SELECTED EXCERPT:
────

Unpath’d Waters

Unpath’d Waters: a series of books about leaving our precedented world.

 

As the presidency of Donald Trump and the recent record-breaking heat waves demonstrate, we live in unprecedented times. I experienced it first-hand on the afternoon of July 25th, 2019, while traveling on a train from Berlin to Prague on a day that obliterated heat records across Europe. By the end of the overheated trip, I realized that the world had crossed a threshold from the ‘precedented’ one that I had lived in all my life into the ‘unprecedented future’ that a forest ecology friend of mine always said was coming.

 

It wasn’t just a theory anymore, it was here.

 

This series was sparked by an anguished question from our eight-year old daughter over breakfast one day in late 2007. Listening to a report on the radio about climate change, she asked: Are all the polar bears going to die? We reassured her they wouldn’t and she trooped off to school. Her anguish sank into me, however. What if the polar bears did die off? What if she never got to see one in the wild, ever? Worse, how do you explain to your children what we’ve done to the planet – their planet – over the past sixty years as a consequence of our hard partying? How do you explain to them not only our actions but our inaction as well? Children can see the trouble coming for themselves. When they ask, what do we say?

 

As a parent and a writer, the anguish embedded in these questions created a strong desire to do something. At the very least, I wanted to document what I was witnessing so our children and their cohort could get a sense of why we did what we did – or didn’t do – as a society. Hopefully, I would be documenting how we managed to solve our problems and turn things around. If we failed, however, I was certain that future generations would ask their own anguished (and angry) questions. So, on Earth Day, 2008, I began a journey of essay writing, blending headlines with observation, travel and research into chronological installments which I posted on my web site.

 

In 2015, Counterpoint Press published a selection of these essays along with others I had written about collaborative conservation and progressive ranching (part of my day job) in a book titled The Age of Consequences: A Chronicle of Concern and Hope.

 

My journey continued. I resolved to find hopeful answers to anguished questions about food, water, and climate change. In 2010, I discovered a very hopeful answer involving soil carbon. This became Grass, Soil, Hope: a Journey Into Carbon Country published by Chelsea Green Press. My voyage kept going. In 2012, the carbon dioxide content of the atmosphere surpassed 400 ppm (parts-per-million) for the first in time in three million years – longer than humans have been on earth. Scientists warned that crossing this symbolic but critical threshold would lead to unprecedented conditions and limit our ability to maintain a habitable climate. In late 2015, just as the United Nations Climate Summit in Paris was taking place, we crossed the 400 ppm threshold. This crossing is recounted in The Threshold: Leaving Our Precedented Past (to be written).

 

Next, I wrote Consilience, a novel set shortly after The Threshold, followed by the first installment of the Sun Ranch Saga, a mystery series (set in 2008-09).

 

All of these books examine the transition from the ‘precedented’ world that I grew up in to the very uncertain and perilous future now taking shape.

────

DIRECTIONS: Continue the introduction to the Unpath’d Waters book series, starting right after its last sentence. You won't need any of the items that come next.

DATA UNDER STUDY:
────

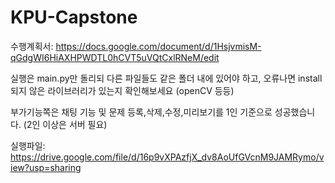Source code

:# KPU-Capstone

수행계획서: https://docs.google.com/document/d/1HsjvmisM-qGdgWI6HiAXHPWDTL0hCVT5uVQtCxlRNeM/edit

실행은 main.py만 돌리되 다른 파일들도 같은 폴더 내에 있어야 하고, 오류나면 install 되지 않은 라이브러리가 있는지 확인해보세요 (openCV 등등)



부가기능쪽은 채팅 기능 및 문제 등록,삭제,수정,미리보기를 1인 기준으로 성공했습니다. (2인 이상은 서버 필요)

실행파일: https://drive.google.com/file/d/16p9vXPAzfjX_dv8AoUfGVcnM9JAMRymo/view?usp=sharing


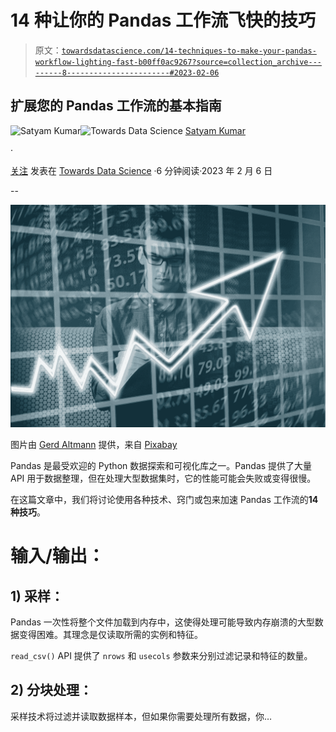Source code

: # 14 种让你的 Pandas 工作流飞快的技巧

> 原文：[`towardsdatascience.com/14-techniques-to-make-your-pandas-workflow-lighting-fast-b00ff0ac9267?source=collection_archive---------8-----------------------#2023-02-06`](https://towardsdatascience.com/14-techniques-to-make-your-pandas-workflow-lighting-fast-b00ff0ac9267?source=collection_archive---------8-----------------------#2023-02-06)

## 扩展您的 Pandas 工作流的基本指南

[](https://satyam-kumar.medium.com/?source=post_page-----b00ff0ac9267--------------------------------)![Satyam Kumar](https://satyam-kumar.medium.com/?source=post_page-----b00ff0ac9267--------------------------------)[](https://towardsdatascience.com/?source=post_page-----b00ff0ac9267--------------------------------)![Towards Data Science](https://towardsdatascience.com/?source=post_page-----b00ff0ac9267--------------------------------) [Satyam Kumar](https://satyam-kumar.medium.com/?source=post_page-----b00ff0ac9267--------------------------------)

·

[关注](https://medium.com/m/signin?actionUrl=https%3A%2F%2Fmedium.com%2F_%2Fsubscribe%2Fuser%2F3d8bf96a415f&operation=register&redirect=https%3A%2F%2Ftowardsdatascience.com%2F14-techniques-to-make-your-pandas-workflow-lighting-fast-b00ff0ac9267&user=Satyam+Kumar&userId=3d8bf96a415f&source=post_page-3d8bf96a415f----b00ff0ac9267---------------------post_header-----------) 发表在 [Towards Data Science](https://towardsdatascience.com/?source=post_page-----b00ff0ac9267--------------------------------) ·6 分钟阅读·2023 年 2 月 6 日[](https://medium.com/m/signin?actionUrl=https%3A%2F%2Fmedium.com%2F_%2Fvote%2Ftowards-data-science%2Fb00ff0ac9267&operation=register&redirect=https%3A%2F%2Ftowardsdatascience.com%2F14-techniques-to-make-your-pandas-workflow-lighting-fast-b00ff0ac9267&user=Satyam+Kumar&userId=3d8bf96a415f&source=-----b00ff0ac9267---------------------clap_footer-----------)

--

[](https://medium.com/m/signin?actionUrl=https%3A%2F%2Fmedium.com%2F_%2Fbookmark%2Fp%2Fb00ff0ac9267&operation=register&redirect=https%3A%2F%2Ftowardsdatascience.com%2F14-techniques-to-make-your-pandas-workflow-lighting-fast-b00ff0ac9267&source=-----b00ff0ac9267---------------------bookmark_footer-----------)![](img/f879822756fe6ccdee61b4615cebfbc5.png)

图片由 [Gerd Altmann](https://pixabay.com/users/geralt-9301/?utm_source=link-attribution&amp%3Butm_medium=referral&amp%3Butm_campaign=image&amp%3Butm_content=1340649) 提供，来自 [Pixabay](https://pixabay.com//?utm_source=link-attribution&amp%3Butm_medium=referral&amp%3Butm_campaign=image&amp%3Butm_content=1340649)

Pandas 是最受欢迎的 Python 数据探索和可视化库之一。Pandas 提供了大量 API 用于数据整理，但在处理大型数据集时，它的性能可能会失败或变得很慢。

在这篇文章中，我们将讨论使用各种技术、窍门或包来加速 Pandas 工作流的**14 种技巧**。

# 输入/输出：

## 1) 采样：

Pandas 一次性将整个文件加载到内存中，这使得处理可能导致内存崩溃的大型数据变得困难。其理念是仅读取所需的实例和特征。

`read_csv()` API 提供了 `nrows` 和 `usecols` 参数来分别过滤记录和特征的数量。

## 2) 分块处理：

采样技术将过滤并读取数据样本，但如果你需要处理所有数据，你…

────

ANSWER SPACE:
In The Winter’s Tale, one of Shakespeare’s last plays, nobleman Camillo warns young lovers Florizel and Perdita against recklessly pursuing “unpath’d waters, undream’d shores.” They should stick close to home instead, he insists, and play it safe – advice the lovers accept. We didn’t play it safe, however. We have chosen to sail directly into our unprecedented future. That’s why I’ve decided to group these books under a series title: Unpath’d Waters.

 

I don’t know where we are going – no one does really – and I don’t know what we will find ultimately in this unprecedented new world, but I suspect my experiences during this time as well as hopeful practices and strategies that I discovered along the way would be useful to readers (for more see ACTION). To that end, I’ve arranged the books chronologically and I would encourage readers to follow their path for a full expression of this important transition.

 

I took photographs too. They are documented under the title This Moment In Time.

THE SUN RANCH SAGA
(volume 1: The Sun)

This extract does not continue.